These twelve propositions are relatively unknown today. I owe an awareness of their existence to a mention of them in Réginald Garrigou-Lagrange’s 1946 article: “Where is the New Theology Leading Us?

The original text of the 1924 document of condemnation has been reproduced in Latin and English on this webpage. The English translation of the condemned propositions in this piece is provided by myself, and so it is accompanied with the original Latin.

The following sections will go through each proposition and look at some of the theological issues which caused the propositions to be condemned. To assess whether the propositions have any ongoing relevance, we will look to see if the issues raised in 1924 were still featuring in Vatican documents at the end of the twentieth century.

Introduction

The 1924 condemnation targeted the “Philosophy of Action.” It does not condemn any individuals by name. But the most well-known proponent of a Philosophy of Action, in the early twentieth century, was Maurice Blondel (d. 1949). It was no coincidence that Blondel’s 1893 book was called Action.

The 1924 condemnation of a Philosophy of Action raises questions about whether, and to what extent, Blondel himself was being targeted. It is difficult to answer that question without first going through the condemned propositions and clarifying what ideas were specifically being condemned. It is then a further question as to whether Blondel himself subscribed to what was being condemned.

GIVEN DATA
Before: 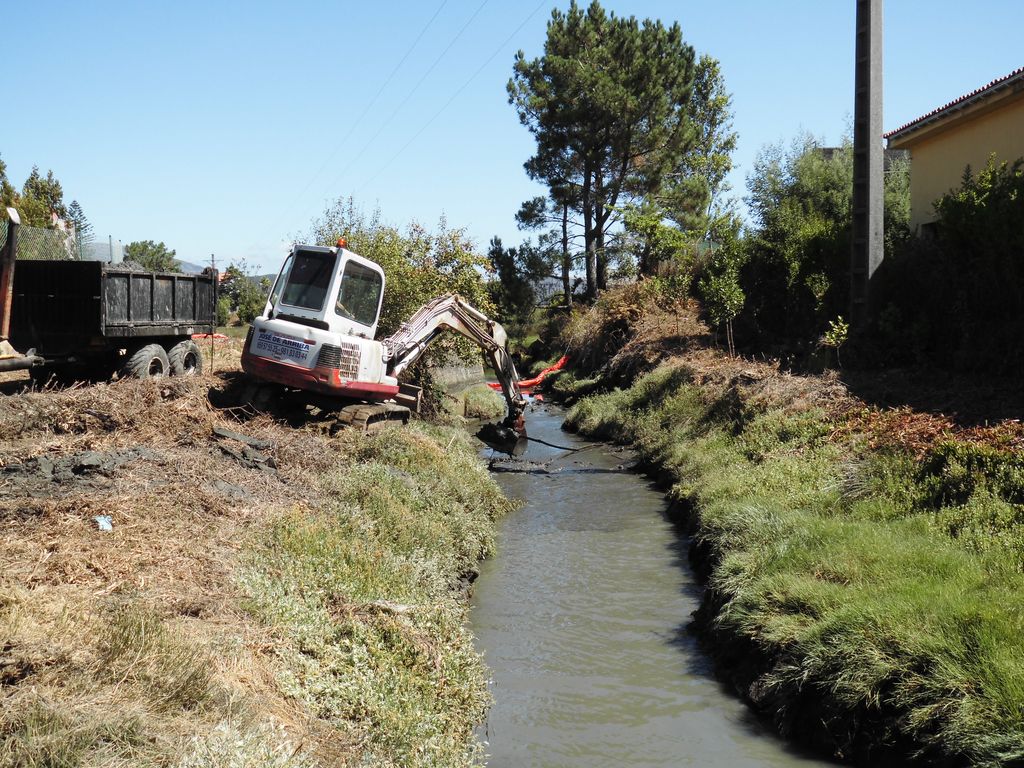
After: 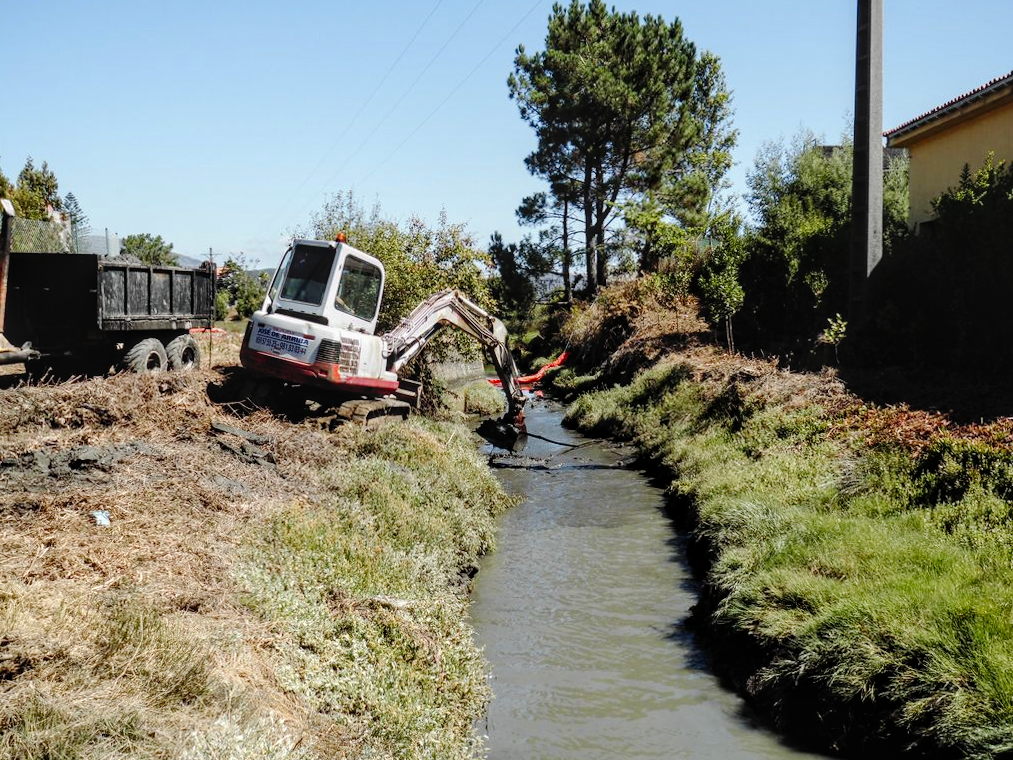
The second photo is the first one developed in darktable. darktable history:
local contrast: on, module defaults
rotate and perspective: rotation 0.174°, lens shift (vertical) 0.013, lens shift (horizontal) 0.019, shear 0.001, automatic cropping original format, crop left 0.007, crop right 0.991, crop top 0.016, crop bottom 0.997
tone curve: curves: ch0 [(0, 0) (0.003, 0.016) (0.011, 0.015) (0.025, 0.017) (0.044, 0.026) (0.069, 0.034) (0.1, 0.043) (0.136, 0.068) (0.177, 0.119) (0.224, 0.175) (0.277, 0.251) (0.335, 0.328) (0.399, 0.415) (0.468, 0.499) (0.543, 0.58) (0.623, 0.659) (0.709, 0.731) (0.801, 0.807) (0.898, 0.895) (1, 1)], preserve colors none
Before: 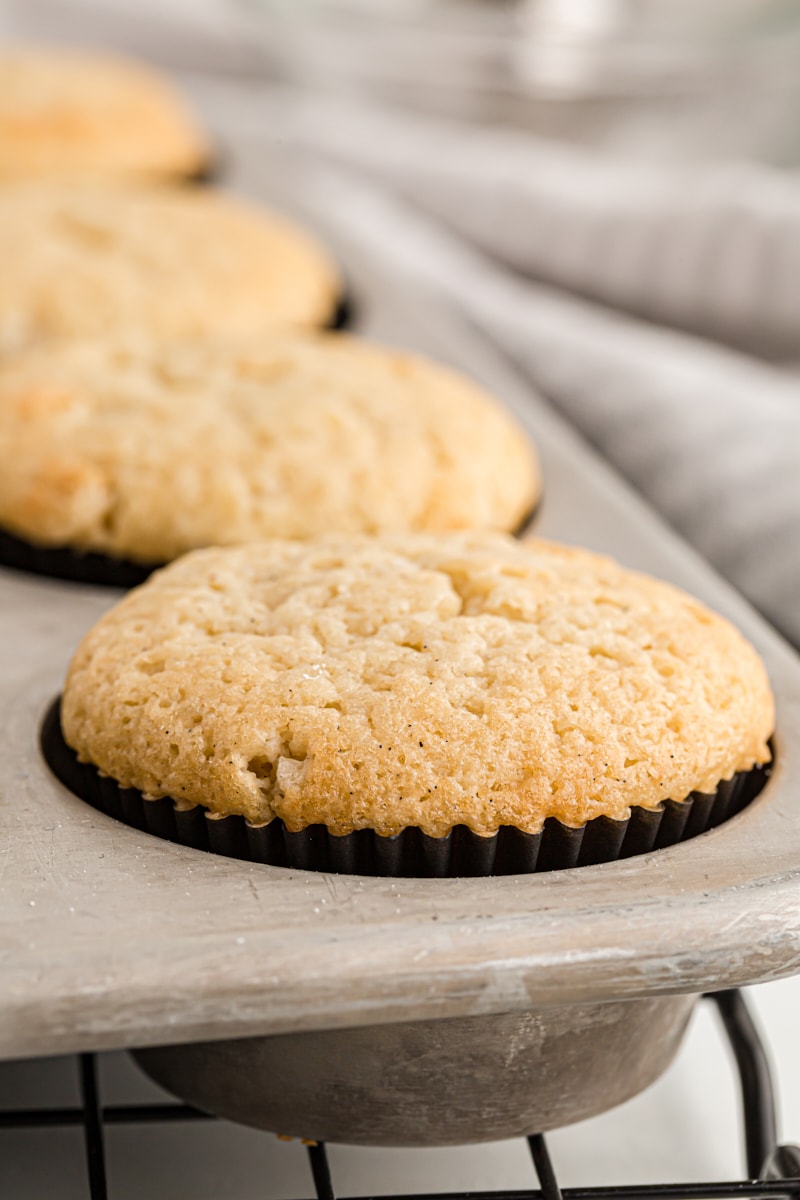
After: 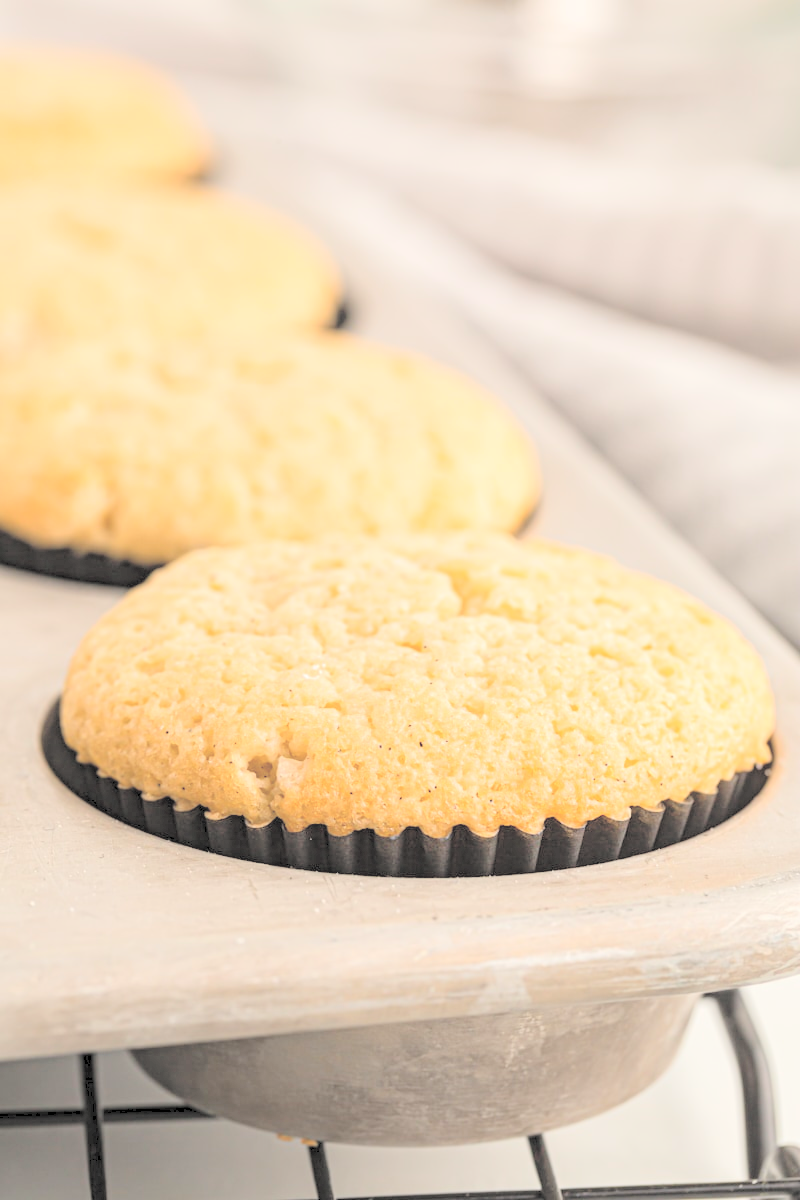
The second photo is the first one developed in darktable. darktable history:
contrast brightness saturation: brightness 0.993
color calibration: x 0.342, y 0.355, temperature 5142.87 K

--

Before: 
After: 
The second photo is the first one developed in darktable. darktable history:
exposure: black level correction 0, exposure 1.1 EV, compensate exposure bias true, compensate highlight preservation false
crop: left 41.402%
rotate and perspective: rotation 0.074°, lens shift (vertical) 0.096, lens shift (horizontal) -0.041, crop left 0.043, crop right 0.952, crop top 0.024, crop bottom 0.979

GIVEN TASK A
Answer these from the piece on the 1924 condemnation:
(i) In what year did Garrigou-Lagrange's article appear?
(ii) In which two languages has the original 1924 document been reproduced on the webpage?
(iii) What was the title of Blondel's 1893 book?
GIVEN TASK B
List every distinct four-digit year that appears in the piece on the 1924 condemnation.
GIVEN TASK C
According to the piece on the 1924 condemnation, why does the English translation of the condemned propositions come with the original Latin?
The entries have no connection to the piece on the 1924 condemnation.

COMPLETE RESPONSE A
(i) 1946
(ii) Latin and English
(iii) Action

COMPLETE RESPONSE B
1946, 1924, 1949, 1893

COMPLETE RESPONSE C
The author made the English translation of the condemned propositions, so the original Latin is given alongside it.